TO DO: What is needed is an exact copy of the data that follows.

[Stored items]

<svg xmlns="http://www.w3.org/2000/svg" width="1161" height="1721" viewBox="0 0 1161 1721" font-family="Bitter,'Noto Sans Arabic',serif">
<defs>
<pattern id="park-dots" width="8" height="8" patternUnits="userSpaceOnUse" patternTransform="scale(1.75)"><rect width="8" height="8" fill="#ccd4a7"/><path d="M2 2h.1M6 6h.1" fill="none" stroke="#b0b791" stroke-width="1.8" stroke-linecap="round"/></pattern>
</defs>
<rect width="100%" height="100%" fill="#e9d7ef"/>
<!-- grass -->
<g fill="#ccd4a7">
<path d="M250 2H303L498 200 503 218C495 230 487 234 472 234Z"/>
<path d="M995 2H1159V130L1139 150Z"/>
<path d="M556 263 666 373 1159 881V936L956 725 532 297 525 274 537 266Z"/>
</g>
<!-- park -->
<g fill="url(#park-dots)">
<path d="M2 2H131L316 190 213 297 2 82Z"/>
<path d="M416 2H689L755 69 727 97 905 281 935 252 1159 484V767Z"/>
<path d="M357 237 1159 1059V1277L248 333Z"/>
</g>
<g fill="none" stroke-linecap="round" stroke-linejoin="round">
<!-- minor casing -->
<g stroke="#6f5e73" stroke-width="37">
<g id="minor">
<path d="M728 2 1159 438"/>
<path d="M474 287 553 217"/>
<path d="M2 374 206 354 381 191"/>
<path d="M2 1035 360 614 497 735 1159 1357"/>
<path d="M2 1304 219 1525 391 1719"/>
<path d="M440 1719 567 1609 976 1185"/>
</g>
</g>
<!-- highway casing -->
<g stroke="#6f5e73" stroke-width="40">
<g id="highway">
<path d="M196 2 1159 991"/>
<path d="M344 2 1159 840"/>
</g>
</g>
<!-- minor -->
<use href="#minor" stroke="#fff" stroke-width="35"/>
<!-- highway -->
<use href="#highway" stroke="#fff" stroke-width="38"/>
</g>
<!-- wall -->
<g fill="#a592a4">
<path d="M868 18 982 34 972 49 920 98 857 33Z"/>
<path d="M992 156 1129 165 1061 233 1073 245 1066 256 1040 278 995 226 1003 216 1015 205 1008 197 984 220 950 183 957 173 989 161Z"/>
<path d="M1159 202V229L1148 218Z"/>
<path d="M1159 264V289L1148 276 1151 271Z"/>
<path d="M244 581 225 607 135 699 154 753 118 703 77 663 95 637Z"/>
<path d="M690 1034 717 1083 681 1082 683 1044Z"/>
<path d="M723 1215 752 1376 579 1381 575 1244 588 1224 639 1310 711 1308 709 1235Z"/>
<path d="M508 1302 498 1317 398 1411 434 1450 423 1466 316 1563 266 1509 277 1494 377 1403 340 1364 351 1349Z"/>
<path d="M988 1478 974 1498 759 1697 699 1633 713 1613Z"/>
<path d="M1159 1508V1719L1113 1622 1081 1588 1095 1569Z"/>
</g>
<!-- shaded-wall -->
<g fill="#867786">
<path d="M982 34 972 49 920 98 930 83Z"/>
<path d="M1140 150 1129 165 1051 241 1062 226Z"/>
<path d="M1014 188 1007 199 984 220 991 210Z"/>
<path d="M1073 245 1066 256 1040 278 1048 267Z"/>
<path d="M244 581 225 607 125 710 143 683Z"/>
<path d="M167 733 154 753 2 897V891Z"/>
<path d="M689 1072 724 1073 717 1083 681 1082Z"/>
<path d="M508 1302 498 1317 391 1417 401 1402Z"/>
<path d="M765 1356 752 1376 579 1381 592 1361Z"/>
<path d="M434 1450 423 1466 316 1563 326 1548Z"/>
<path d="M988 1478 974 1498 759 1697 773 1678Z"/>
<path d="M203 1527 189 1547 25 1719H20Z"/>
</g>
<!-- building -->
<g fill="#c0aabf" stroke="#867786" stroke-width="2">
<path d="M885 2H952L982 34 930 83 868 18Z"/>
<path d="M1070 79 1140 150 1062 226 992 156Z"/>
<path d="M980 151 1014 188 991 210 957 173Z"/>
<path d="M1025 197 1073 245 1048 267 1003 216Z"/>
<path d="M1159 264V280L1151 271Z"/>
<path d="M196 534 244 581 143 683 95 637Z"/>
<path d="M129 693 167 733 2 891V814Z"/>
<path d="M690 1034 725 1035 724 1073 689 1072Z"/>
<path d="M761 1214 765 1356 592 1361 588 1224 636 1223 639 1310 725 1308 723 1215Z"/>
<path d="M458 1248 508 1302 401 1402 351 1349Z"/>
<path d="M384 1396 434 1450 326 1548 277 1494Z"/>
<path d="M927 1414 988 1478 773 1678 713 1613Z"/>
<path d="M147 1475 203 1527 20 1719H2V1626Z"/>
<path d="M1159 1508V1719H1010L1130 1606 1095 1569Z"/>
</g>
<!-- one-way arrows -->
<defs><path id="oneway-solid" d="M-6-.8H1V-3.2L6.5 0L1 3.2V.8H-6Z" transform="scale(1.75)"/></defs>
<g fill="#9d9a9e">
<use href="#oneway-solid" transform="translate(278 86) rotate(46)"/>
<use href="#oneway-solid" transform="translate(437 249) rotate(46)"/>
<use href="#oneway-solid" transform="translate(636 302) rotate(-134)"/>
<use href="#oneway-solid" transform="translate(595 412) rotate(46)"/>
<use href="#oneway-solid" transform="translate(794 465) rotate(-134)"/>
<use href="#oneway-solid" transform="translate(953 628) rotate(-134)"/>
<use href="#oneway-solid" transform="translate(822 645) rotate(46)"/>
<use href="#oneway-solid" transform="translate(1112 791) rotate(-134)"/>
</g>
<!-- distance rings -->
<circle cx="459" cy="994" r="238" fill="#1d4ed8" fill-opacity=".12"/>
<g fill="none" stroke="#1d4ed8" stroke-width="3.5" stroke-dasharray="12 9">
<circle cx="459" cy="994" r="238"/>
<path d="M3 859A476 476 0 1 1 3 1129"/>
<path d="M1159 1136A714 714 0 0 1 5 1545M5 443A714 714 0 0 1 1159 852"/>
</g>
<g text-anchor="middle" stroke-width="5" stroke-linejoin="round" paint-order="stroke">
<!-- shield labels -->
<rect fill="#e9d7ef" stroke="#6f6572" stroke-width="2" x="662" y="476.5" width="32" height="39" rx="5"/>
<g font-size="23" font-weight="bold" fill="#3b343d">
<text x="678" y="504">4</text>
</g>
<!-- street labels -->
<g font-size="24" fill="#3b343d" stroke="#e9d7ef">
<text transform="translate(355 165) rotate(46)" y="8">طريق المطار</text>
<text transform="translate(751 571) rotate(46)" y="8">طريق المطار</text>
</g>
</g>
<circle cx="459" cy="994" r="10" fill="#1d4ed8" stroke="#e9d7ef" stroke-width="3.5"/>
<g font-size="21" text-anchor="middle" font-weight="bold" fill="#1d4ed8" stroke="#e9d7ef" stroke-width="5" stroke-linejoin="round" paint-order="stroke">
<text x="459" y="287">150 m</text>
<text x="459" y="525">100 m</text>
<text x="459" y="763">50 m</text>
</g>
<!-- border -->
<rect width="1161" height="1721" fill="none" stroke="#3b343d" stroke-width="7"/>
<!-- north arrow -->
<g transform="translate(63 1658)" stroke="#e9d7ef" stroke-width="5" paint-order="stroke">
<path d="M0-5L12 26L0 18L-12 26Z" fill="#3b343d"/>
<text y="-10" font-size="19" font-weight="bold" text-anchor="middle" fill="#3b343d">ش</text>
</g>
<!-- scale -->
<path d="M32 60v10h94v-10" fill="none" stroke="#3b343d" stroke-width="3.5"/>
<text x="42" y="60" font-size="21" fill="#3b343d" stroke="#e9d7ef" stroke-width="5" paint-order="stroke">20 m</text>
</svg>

SOLUTION TO THIS PROBLEM:
<svg xmlns="http://www.w3.org/2000/svg" width="1161" height="1721" viewBox="0 0 1161 1721" font-family="Bitter,'Noto Sans Arabic',serif">
<defs>
<pattern id="park-dots" width="8" height="8" patternUnits="userSpaceOnUse" patternTransform="scale(1.75)"><rect width="8" height="8" fill="#ccd4a7"/><path d="M2 2h.1M6 6h.1" fill="none" stroke="#b0b791" stroke-width="1.8" stroke-linecap="round"/></pattern>
</defs>
<rect width="100%" height="100%" fill="#e9d7ef"/>
<!-- grass -->
<g fill="#ccd4a7">
<path d="M250 2H303L498 200 503 218C495 230 487 234 472 234Z"/>
<path d="M995 2H1159V130L1139 150Z"/>
<path d="M556 263 666 373 1159 881V936L956 725 532 297 525 274 537 266Z"/>
</g>
<!-- park -->
<g fill="url(#park-dots)">
<path d="M2 2H131L316 190 213 297 2 82Z"/>
<path d="M416 2H689L755 69 727 97 905 281 935 252 1159 484V767Z"/>
<path d="M357 237 1159 1059V1277L248 333Z"/>
</g>
<g fill="none" stroke-linecap="round" stroke-linejoin="round">
<!-- minor casing -->
<g stroke="#6f5e73" stroke-width="37">
<g id="minor">
<path d="M728 2 1159 438"/>
<path d="M474 287 553 217"/>
<path d="M2 374 206 354 381 191"/>
<path d="M2 1035 360 614 497 735 1159 1357"/>
<path d="M2 1304 219 1525 391 1719"/>
<path d="M440 1719 567 1609 976 1185"/>
</g>
</g>
<!-- highway casing -->
<g stroke="#6f5e73" stroke-width="40">
<g id="highway">
<path d="M196 2 1159 991"/>
<path d="M344 2 1159 840"/>
</g>
</g>
<!-- minor -->
<use href="#minor" stroke="#fff" stroke-width="35"/>
<!-- highway -->
<use href="#highway" stroke="#fff" stroke-width="38"/>
</g>
<!-- wall -->
<g fill="#a592a4">
<path d="M868 18 982 34 972 49 920 98 857 33Z"/>
<path d="M992 156 1129 165 1061 233 1073 245 1066 256 1040 278 995 226 1003 216 1015 205 1008 197 984 220 950 183 957 173 989 161Z"/>
<path d="M1159 202V229L1148 218Z"/>
<path d="M1159 264V289L1148 276 1151 271Z"/>
<path d="M244 581 225 607 135 699 154 753 118 703 77 663 95 637Z"/>
<path d="M690 1034 717 1083 681 1082 683 1044Z"/>
<path d="M723 1215 752 1376 579 1381 575 1244 588 1224 639 1310 711 1308 709 1235Z"/>
<path d="M508 1302 498 1317 398 1411 434 1450 423 1466 316 1563 266 1509 277 1494 377 1403 340 1364 351 1349Z"/>
<path d="M988 1478 974 1498 759 1697 699 1633 713 1613Z"/>
<path d="M1159 1508V1719L1113 1622 1081 1588 1095 1569Z"/>
</g>
<!-- shaded-wall -->
<g fill="#867786">
<path d="M982 34 972 49 920 98 930 83Z"/>
<path d="M1140 150 1129 165 1051 241 1062 226Z"/>
<path d="M1014 188 1007 199 984 220 991 210Z"/>
<path d="M1073 245 1066 256 1040 278 1048 267Z"/>
<path d="M244 581 225 607 125 710 143 683Z"/>
<path d="M167 733 154 753 2 897V891Z"/>
<path d="M689 1072 724 1073 717 1083 681 1082Z"/>
<path d="M508 1302 498 1317 391 1417 401 1402Z"/>
<path d="M765 1356 752 1376 579 1381 592 1361Z"/>
<path d="M434 1450 423 1466 316 1563 326 1548Z"/>
<path d="M988 1478 974 1498 759 1697 773 1678Z"/>
<path d="M203 1527 189 1547 25 1719H20Z"/>
</g>
<!-- building -->
<g fill="#c0aabf" stroke="#867786" stroke-width="2">
<path d="M885 2H952L982 34 930 83 868 18Z"/>
<path d="M1070 79 1140 150 1062 226 992 156Z"/>
<path d="M980 151 1014 188 991 210 957 173Z"/>
<path d="M1025 197 1073 245 1048 267 1003 216Z"/>
<path d="M1159 264V280L1151 271Z"/>
<path d="M196 534 244 581 143 683 95 637Z"/>
<path d="M129 693 167 733 2 891V814Z"/>
<path d="M690 1034 725 1035 724 1073 689 1072Z"/>
<path d="M761 1214 765 1356 592 1361 588 1224 636 1223 639 1310 725 1308 723 1215Z"/>
<path d="M458 1248 508 1302 401 1402 351 1349Z"/>
<path d="M384 1396 434 1450 326 1548 277 1494Z"/>
<path d="M927 1414 988 1478 773 1678 713 1613Z"/>
<path d="M147 1475 203 1527 20 1719H2V1626Z"/>
<path d="M1159 1508V1719H1010L1130 1606 1095 1569Z"/>
</g>
<!-- one-way arrows -->
<defs><path id="oneway-solid" d="M-6-.8H1V-3.2L6.5 0L1 3.2V.8H-6Z" transform="scale(1.75)"/></defs>
<g fill="#9d9a9e">
<use href="#oneway-solid" transform="translate(278 86) rotate(46)"/>
<use href="#oneway-solid" transform="translate(437 249) rotate(46)"/>
<use href="#oneway-solid" transform="translate(636 302) rotate(-134)"/>
<use href="#oneway-solid" transform="translate(595 412) rotate(46)"/>
<use href="#oneway-solid" transform="translate(794 465) rotate(-134)"/>
<use href="#oneway-solid" transform="translate(953 628) rotate(-134)"/>
<use href="#oneway-solid" transform="translate(822 645) rotate(46)"/>
<use href="#oneway-solid" transform="translate(1112 791) rotate(-134)"/>
</g>
<!-- distance rings -->
<circle cx="459" cy="994" r="238" fill="#1d4ed8" fill-opacity=".12"/>
<g fill="none" stroke="#1d4ed8" stroke-width="3.5" stroke-dasharray="12 9">
<circle cx="459" cy="994" r="238"/>
<path d="M3 859A476 476 0 1 1 3 1129"/>
<path d="M1159 1136A714 714 0 0 1 5 1545M5 443A714 714 0 0 1 1159 852"/>
</g>
<g text-anchor="middle" stroke-width="5" stroke-linejoin="round" paint-order="stroke">
<!-- shield labels -->
<rect fill="#e9d7ef" stroke="#6f6572" stroke-width="2" x="662" y="476.5" width="32" height="39" rx="5"/>
<g font-size="23" font-weight="bold" fill="#3b343d">
<text x="678" y="504">4</text>
</g>
<!-- street labels -->
<g font-size="24" fill="#3b343d" stroke="#e9d7ef">
<text transform="translate(355 165) rotate(46)" y="8">طريق المطار</text>
<text transform="translate(751 571) rotate(46)" y="8">طريق المطار</text>
</g>
</g>
<circle cx="459" cy="994" r="10" fill="#1d4ed8" stroke="#e9d7ef" stroke-width="3.5"/>
<g font-size="21" text-anchor="middle" font-weight="bold" fill="#1d4ed8" stroke="#e9d7ef" stroke-width="5" stroke-linejoin="round" paint-order="stroke">
<text x="459" y="287">150 m</text>
<text x="459" y="525">100 m</text>
<text x="459" y="763">50 m</text>
</g>
<!-- border -->
<rect width="1161" height="1721" fill="none" stroke="#3b343d" stroke-width="7"/>
<!-- north arrow -->
<g transform="translate(63 1658)" stroke="#e9d7ef" stroke-width="5" paint-order="stroke">
<path d="M0-5L12 26L0 18L-12 26Z" fill="#3b343d"/>
<text y="-10" font-size="19" font-weight="bold" text-anchor="middle" fill="#3b343d">ش</text>
</g>
<!-- scale -->
<path d="M32 60v10h94v-10" fill="none" stroke="#3b343d" stroke-width="3.5"/>
<text x="42" y="60" font-size="21" fill="#3b343d" stroke="#e9d7ef" stroke-width="5" paint-order="stroke">20 m</text>
</svg>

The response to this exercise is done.